■ **PROBLEM STATEMENT**
Go through the material below and return each line with the string "Xbox" in it.

■ **DATA SHOWN**
※

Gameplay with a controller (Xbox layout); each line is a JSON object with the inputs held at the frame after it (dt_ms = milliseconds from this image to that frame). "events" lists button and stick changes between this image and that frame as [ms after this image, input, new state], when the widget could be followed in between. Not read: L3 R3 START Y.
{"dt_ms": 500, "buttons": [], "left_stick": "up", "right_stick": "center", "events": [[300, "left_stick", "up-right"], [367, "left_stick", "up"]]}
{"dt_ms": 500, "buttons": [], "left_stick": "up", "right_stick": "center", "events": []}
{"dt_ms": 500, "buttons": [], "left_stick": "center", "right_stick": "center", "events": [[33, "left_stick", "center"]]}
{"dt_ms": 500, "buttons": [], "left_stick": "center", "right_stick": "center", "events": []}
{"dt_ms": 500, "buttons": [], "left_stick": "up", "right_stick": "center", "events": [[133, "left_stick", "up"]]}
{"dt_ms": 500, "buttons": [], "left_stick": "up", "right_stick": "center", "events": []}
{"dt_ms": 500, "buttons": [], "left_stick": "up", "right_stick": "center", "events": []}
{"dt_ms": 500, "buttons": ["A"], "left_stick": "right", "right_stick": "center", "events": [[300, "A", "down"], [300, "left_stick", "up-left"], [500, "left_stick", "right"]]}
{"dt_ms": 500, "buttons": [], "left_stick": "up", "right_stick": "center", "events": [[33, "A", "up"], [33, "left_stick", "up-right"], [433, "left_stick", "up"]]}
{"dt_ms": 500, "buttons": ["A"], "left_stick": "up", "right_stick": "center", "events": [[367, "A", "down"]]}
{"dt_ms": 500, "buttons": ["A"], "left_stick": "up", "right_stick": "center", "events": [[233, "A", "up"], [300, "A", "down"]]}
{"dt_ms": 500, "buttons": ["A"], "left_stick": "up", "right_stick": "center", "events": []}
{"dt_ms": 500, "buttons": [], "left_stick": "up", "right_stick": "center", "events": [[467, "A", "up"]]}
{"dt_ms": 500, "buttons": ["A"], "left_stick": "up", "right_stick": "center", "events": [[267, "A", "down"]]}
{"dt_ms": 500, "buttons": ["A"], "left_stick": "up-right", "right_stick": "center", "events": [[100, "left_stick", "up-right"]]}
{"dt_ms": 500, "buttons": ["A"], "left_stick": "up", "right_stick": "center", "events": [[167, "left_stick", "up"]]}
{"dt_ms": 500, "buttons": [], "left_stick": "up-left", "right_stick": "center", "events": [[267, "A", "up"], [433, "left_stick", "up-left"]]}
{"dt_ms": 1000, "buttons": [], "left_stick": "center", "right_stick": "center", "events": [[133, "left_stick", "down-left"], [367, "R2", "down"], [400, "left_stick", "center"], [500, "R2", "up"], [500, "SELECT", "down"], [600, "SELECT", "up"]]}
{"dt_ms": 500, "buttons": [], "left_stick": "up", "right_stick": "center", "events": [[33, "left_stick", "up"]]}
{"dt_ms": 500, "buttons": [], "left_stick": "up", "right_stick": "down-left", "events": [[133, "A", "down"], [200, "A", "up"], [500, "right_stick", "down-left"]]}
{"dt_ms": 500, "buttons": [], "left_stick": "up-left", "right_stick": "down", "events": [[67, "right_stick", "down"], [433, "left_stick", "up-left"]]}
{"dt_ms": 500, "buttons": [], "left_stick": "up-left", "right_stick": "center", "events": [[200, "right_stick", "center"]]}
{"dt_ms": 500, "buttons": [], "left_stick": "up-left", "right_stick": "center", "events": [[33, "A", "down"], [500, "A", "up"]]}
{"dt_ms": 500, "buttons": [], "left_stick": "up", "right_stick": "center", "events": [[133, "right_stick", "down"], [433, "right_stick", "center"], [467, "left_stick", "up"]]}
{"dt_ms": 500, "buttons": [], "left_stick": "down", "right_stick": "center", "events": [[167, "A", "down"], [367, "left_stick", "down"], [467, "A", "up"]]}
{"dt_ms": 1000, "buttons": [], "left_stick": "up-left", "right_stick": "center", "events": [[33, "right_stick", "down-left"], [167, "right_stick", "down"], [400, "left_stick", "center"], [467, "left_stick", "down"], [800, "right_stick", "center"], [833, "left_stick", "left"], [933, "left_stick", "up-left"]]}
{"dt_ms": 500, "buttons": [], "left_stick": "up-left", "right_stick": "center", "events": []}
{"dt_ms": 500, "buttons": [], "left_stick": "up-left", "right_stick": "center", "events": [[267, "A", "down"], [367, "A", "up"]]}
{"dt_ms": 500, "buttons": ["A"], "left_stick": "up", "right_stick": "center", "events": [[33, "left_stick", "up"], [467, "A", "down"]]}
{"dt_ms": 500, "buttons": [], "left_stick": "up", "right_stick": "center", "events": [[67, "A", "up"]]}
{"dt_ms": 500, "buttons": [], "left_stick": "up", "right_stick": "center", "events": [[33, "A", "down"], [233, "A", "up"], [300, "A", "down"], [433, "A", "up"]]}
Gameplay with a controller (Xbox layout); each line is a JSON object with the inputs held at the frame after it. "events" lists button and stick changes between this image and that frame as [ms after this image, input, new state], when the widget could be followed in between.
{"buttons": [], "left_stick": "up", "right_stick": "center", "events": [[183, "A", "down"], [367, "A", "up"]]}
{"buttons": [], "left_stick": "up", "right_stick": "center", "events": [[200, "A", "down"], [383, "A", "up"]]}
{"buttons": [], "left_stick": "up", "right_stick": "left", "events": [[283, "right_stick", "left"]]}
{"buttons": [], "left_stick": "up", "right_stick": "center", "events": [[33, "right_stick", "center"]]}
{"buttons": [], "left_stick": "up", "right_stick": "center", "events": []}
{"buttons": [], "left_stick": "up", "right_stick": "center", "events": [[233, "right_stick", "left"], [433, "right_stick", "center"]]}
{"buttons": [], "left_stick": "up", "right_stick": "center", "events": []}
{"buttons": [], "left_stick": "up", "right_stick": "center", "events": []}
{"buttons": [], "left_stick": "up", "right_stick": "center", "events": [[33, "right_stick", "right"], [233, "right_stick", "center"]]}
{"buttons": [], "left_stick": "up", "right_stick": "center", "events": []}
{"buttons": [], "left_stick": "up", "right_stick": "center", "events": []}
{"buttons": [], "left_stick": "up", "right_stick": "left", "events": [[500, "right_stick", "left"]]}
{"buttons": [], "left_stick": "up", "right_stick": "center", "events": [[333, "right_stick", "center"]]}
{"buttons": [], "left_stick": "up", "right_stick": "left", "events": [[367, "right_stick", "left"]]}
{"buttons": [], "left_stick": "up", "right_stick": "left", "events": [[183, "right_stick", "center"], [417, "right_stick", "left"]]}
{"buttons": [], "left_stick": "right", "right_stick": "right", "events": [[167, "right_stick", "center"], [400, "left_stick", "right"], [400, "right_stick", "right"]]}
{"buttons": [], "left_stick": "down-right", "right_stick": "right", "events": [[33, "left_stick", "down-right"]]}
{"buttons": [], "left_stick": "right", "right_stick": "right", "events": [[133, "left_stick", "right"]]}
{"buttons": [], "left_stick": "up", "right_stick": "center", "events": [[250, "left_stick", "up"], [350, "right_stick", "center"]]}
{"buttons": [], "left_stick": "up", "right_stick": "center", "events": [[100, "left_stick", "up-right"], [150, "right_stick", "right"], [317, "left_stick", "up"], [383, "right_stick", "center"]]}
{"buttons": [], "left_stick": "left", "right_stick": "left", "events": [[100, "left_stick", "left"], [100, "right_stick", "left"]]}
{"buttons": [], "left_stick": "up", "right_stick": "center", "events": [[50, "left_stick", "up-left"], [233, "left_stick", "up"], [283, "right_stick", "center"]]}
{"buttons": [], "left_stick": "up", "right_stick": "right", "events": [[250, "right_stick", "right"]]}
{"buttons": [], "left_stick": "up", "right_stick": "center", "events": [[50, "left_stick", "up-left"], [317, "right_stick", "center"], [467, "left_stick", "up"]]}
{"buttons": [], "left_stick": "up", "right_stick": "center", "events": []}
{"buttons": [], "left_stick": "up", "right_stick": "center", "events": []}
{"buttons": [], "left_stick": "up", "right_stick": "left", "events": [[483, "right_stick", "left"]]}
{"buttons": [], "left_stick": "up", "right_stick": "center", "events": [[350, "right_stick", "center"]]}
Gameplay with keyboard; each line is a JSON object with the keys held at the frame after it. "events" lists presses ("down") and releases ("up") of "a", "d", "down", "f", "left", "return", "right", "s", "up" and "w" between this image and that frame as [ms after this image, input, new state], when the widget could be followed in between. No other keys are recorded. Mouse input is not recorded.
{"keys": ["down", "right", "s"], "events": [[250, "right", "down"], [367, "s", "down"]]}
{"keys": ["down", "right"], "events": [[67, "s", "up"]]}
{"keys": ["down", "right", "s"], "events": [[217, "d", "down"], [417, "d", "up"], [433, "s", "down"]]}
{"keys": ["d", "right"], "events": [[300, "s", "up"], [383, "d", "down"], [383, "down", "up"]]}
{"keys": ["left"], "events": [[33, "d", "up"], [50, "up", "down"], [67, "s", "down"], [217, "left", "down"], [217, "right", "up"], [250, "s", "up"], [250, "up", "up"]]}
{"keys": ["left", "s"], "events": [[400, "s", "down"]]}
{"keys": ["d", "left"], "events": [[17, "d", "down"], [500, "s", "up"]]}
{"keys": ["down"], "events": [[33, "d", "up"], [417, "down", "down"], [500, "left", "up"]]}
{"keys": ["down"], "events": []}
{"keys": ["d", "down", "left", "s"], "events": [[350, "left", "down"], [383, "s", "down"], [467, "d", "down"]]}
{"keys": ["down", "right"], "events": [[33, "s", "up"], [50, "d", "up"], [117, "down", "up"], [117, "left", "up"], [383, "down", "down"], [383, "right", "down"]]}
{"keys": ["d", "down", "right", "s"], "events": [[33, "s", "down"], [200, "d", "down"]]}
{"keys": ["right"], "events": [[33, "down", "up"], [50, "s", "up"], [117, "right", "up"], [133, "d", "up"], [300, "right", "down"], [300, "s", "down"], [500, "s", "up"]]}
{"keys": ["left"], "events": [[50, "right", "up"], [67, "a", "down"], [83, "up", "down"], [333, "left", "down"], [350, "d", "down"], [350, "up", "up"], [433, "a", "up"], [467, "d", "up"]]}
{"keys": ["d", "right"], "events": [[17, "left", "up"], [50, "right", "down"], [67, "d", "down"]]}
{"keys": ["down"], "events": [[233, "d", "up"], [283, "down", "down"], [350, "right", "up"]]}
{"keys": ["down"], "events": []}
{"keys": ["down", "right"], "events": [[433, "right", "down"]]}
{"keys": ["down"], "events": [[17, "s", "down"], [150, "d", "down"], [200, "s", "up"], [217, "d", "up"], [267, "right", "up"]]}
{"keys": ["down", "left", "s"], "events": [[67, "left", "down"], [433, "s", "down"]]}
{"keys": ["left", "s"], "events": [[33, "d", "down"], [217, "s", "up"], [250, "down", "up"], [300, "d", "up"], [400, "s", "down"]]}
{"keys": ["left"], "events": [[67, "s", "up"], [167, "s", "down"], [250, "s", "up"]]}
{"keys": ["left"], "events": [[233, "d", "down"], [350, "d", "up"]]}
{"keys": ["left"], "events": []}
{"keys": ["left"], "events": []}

※

■ **PROBLEM SOLUTION**
Gameplay with a controller (Xbox layout); each line is a JSON object with the inputs held at the frame after it (dt_ms = milliseconds from this image to that frame). "events" lists button and stick changes between this image and that frame as [ms after this image, input, new state], when the widget could be followed in between. Not read: L3 R3 START Y.
Gameplay with a controller (Xbox layout); each line is a JSON object with the inputs held at the frame after it. "events" lists button and stick changes between this image and that frame as [ms after this image, input, new state], when the widget could be followed in between.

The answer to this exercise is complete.